MINI: Clinical remission after unilateral adrenalectomy to treat unilateral primary aldosteronism is achieved in less than half of patients. A linear discriminant model with 6 presurgical predictors of clinical remission was used to build a 25-point prediction score of postsurgical clinical outcomes. The prediction score was integrated into a user-friendly online tool which can be used in a clinical setting to differentiate patients who are likely to be clinically cured after surgery from those who will need continuous surveillance after surgery due to remnant hypertension.

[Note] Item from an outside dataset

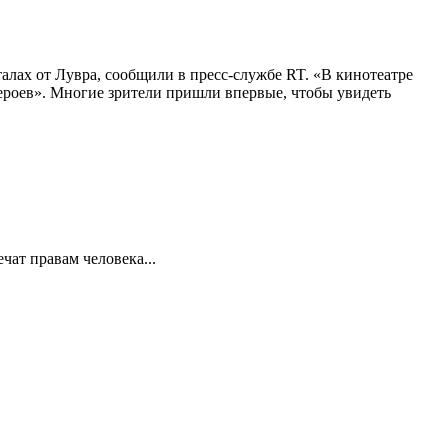
алах от Лувра, сообщили в пресс-службе RT. «В кинотеатре
 героев». Многие зрители пришли впервые, чтобы увидеть
ат правам человека...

Objective: To develop a prediction model for clinical outcomes after unilateral adrenalectomy for unilateral primary aldosteronism.
Summary background data: Unilateral primary aldosteronism is the most common surgically curable form of endocrine hypertension. Surgical resection of the dominant overactive adrenal in unilateral primary aldosteronism results in complete clinical success with resolution of hypertension without antihypertensive medication in less than half of patients with a wide between-center variability.
Methods: A linear discriminant analysis model was built using data of 380 patients treated by adrenalectomy for unilateral primary aldosteronism to classify postsurgical clinical outcomes. The total cohort was then randomly divided into training (280 patients) and test (100 patients) datasets to create and validate a score system to predict clinical outcomes. An online tool (Primary Aldosteronism Surgical Outcome predictor) was developed to facilitate the use of the predictive score.
Results: Six presurgical factors associated with complete clinical success (known duration of hypertension, sex, antihypertensive medication dosage, body mass index, target organ damage, and size of largest nodule at imaging) were selected based on classification performance in the linear discriminant analysis model. A 25-point predictive score was built with an optimal cut-off of greater than 16 points (accuracy of prediction = 79.2%; specificity = 84.4%; sensitivity = 71.3%) with an area under the curve of 0.839.
Conclusions: The predictive score and the primary aldosteronism surgical outcome predictor can be used in a clinical setting to differentiate patients who are likely to be clinically cured after surgery from those who will need continuous surveillance after surgery due to persistent hypertension.